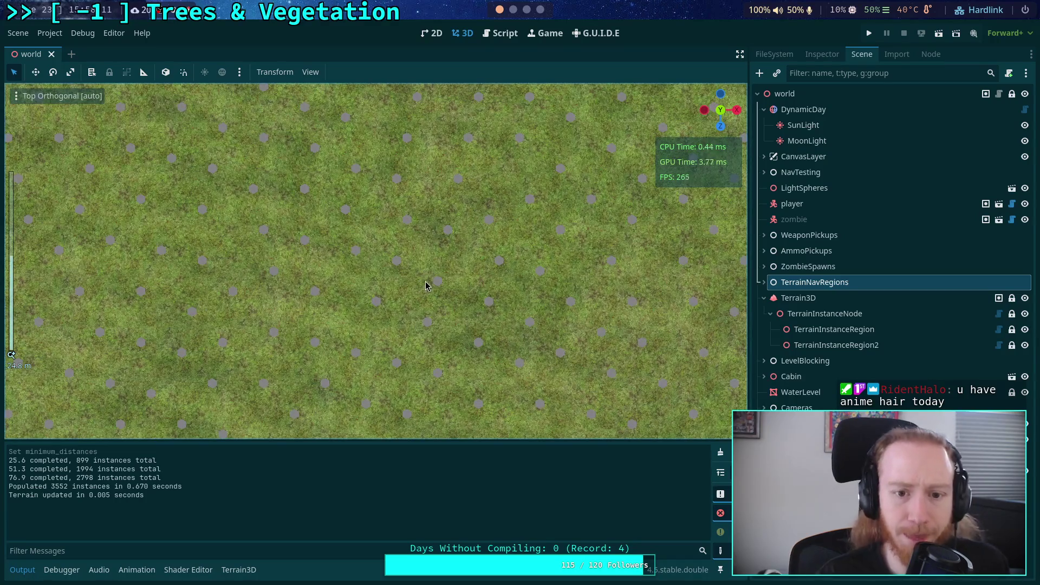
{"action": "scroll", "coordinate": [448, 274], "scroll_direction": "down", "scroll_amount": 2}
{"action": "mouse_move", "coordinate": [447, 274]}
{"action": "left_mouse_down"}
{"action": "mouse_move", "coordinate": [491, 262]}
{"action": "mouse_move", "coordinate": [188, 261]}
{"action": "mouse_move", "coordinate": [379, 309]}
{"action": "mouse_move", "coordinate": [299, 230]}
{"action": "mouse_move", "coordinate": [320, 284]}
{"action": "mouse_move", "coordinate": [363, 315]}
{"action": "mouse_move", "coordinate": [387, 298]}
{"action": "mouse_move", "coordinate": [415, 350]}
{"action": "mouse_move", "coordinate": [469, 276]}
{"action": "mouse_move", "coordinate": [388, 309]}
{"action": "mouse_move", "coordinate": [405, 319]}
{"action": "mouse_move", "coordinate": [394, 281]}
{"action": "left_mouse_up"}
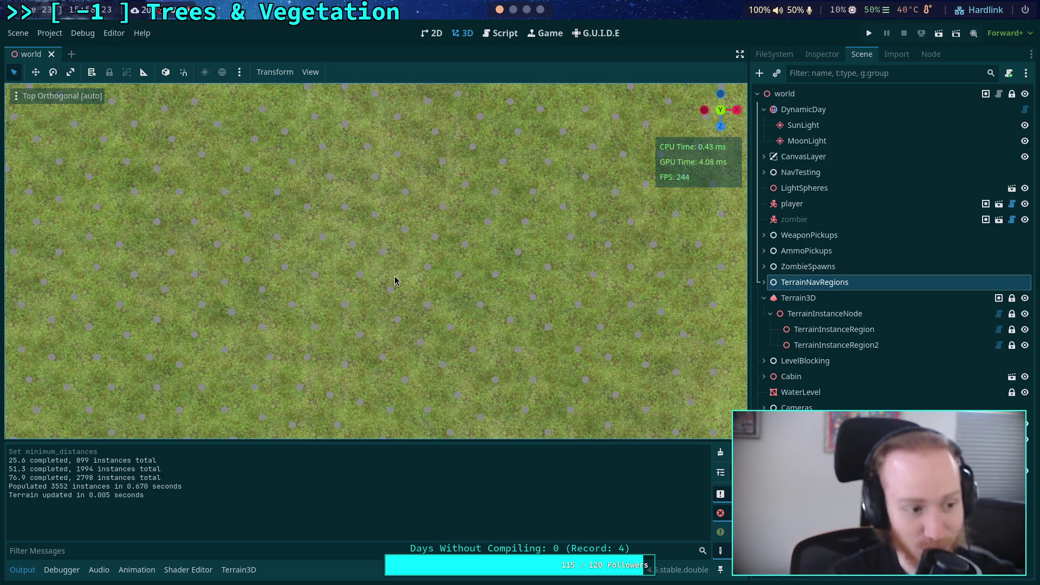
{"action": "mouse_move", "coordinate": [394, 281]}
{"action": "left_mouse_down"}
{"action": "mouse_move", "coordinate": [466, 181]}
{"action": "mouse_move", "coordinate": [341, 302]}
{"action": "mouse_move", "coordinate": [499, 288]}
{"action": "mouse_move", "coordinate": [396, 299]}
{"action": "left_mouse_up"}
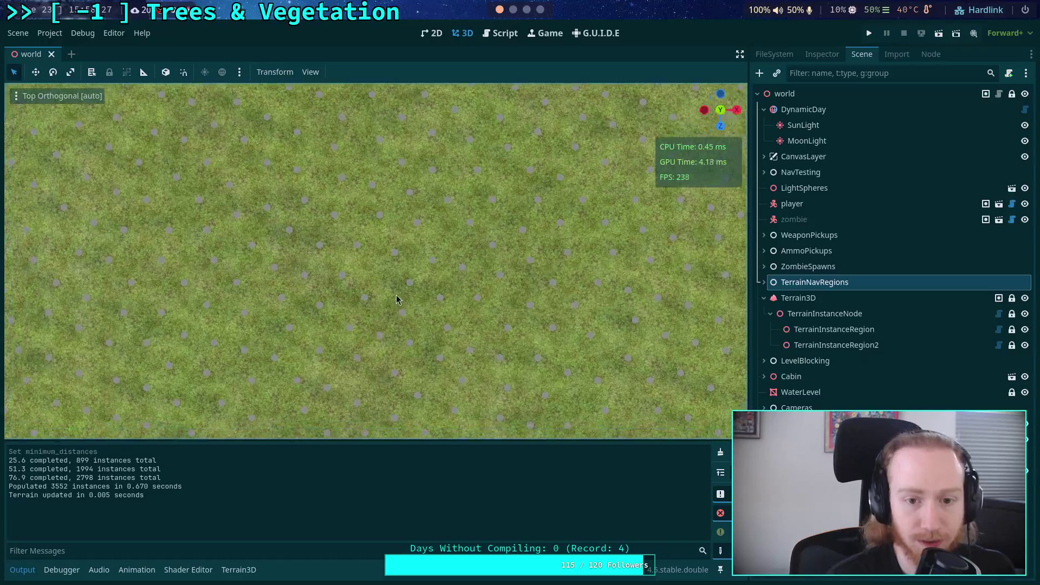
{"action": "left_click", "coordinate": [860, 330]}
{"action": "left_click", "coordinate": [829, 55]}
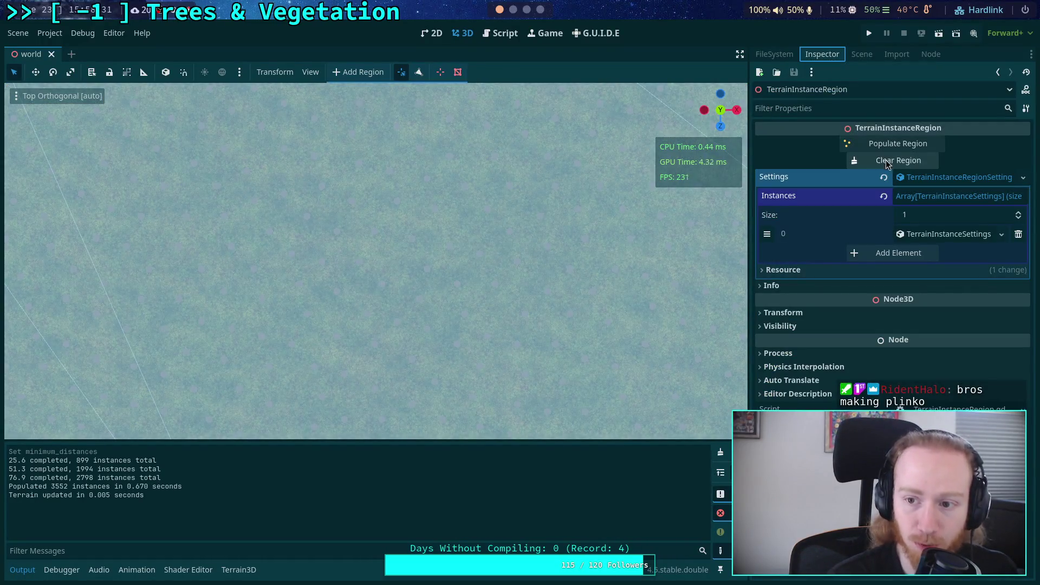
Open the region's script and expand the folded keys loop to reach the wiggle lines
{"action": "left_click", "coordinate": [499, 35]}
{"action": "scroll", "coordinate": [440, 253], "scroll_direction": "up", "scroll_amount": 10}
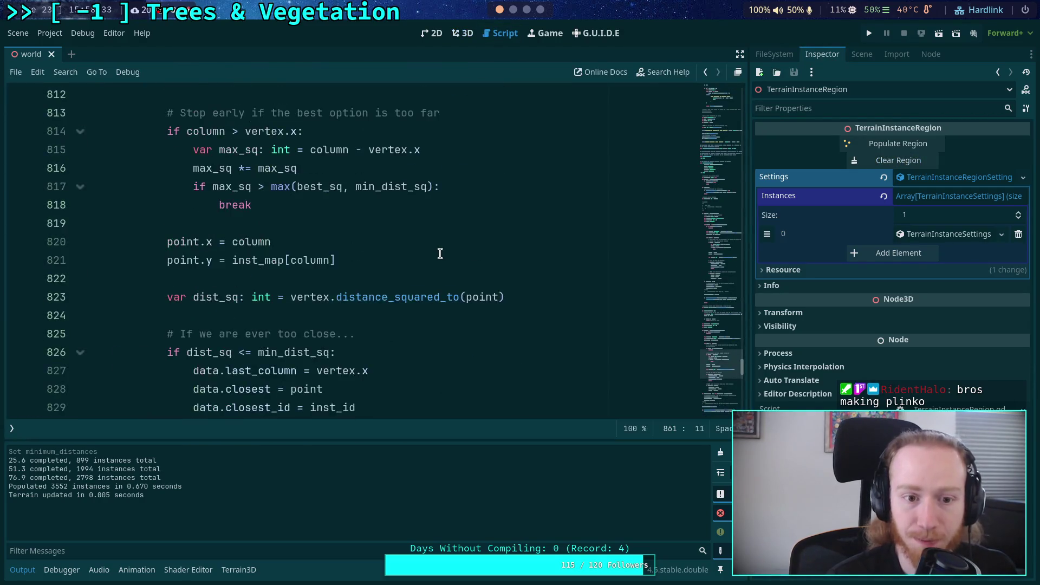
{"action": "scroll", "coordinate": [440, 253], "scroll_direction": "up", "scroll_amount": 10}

++++

About this exercise:
From the first line of the material to the last, retype everything exactly except the images.

Solved problem:
{"action": "scroll", "coordinate": [448, 274], "scroll_direction": "down", "scroll_amount": 2}
{"action": "mouse_move", "coordinate": [447, 274]}
{"action": "left_mouse_down"}
{"action": "mouse_move", "coordinate": [491, 262]}
{"action": "mouse_move", "coordinate": [188, 261]}
{"action": "mouse_move", "coordinate": [379, 309]}
{"action": "mouse_move", "coordinate": [299, 230]}
{"action": "mouse_move", "coordinate": [320, 284]}
{"action": "mouse_move", "coordinate": [363, 315]}
{"action": "mouse_move", "coordinate": [387, 298]}
{"action": "mouse_move", "coordinate": [415, 350]}
{"action": "mouse_move", "coordinate": [469, 276]}
{"action": "mouse_move", "coordinate": [388, 309]}
{"action": "mouse_move", "coordinate": [405, 319]}
{"action": "mouse_move", "coordinate": [394, 281]}
{"action": "left_mouse_up"}
{"action": "mouse_move", "coordinate": [394, 281]}
{"action": "left_mouse_down"}
{"action": "mouse_move", "coordinate": [466, 181]}
{"action": "mouse_move", "coordinate": [341, 302]}
{"action": "mouse_move", "coordinate": [499, 288]}
{"action": "mouse_move", "coordinate": [396, 299]}
{"action": "left_mouse_up"}
{"action": "left_click", "coordinate": [860, 330]}
{"action": "left_click", "coordinate": [829, 55]}
Open the region's script and expand the folded keys loop to reach the wiggle lines
{"action": "left_click", "coordinate": [499, 35]}
{"action": "scroll", "coordinate": [440, 253], "scroll_direction": "up", "scroll_amount": 10}
{"action": "scroll", "coordinate": [440, 253], "scroll_direction": "up", "scroll_amount": 10}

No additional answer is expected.